Given entries ->

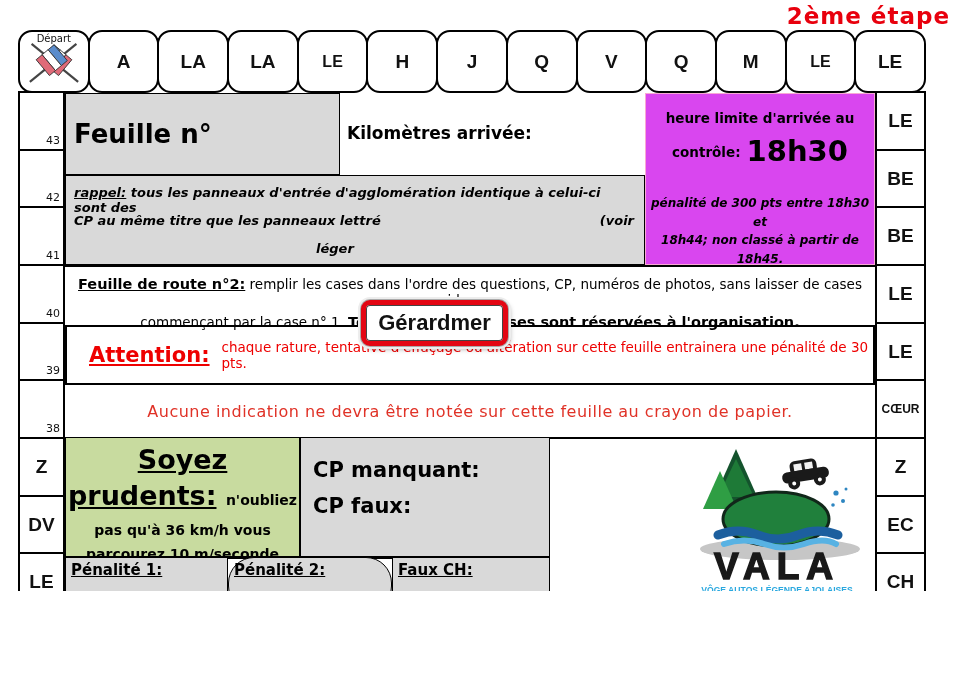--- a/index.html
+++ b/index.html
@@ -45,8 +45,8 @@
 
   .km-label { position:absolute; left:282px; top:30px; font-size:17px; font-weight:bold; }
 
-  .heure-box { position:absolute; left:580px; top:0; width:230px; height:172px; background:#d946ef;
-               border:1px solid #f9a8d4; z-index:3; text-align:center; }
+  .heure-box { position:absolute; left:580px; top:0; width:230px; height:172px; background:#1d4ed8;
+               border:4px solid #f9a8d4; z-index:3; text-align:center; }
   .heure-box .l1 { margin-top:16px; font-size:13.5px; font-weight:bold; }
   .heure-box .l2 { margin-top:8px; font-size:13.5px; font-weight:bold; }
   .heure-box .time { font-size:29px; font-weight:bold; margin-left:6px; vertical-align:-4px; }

What you have to do ->
With the line holding "-45,8 +45,8 @@" as the first and the line holding "border:1px solid #f9a8d4;" as the last, set down that range of the entries above exactly, and nothing else.

Response box ->
@@ -45,8 +45,8 @@
 
   .km-label { position:absolute; left:282px; top:30px; font-size:17px; font-weight:bold; }
 
-  .heure-box { position:absolute; left:580px; top:0; width:230px; height:172px; background:#d946ef;
-               border:1px solid #f9a8d4; z-index:3; text-align:center; }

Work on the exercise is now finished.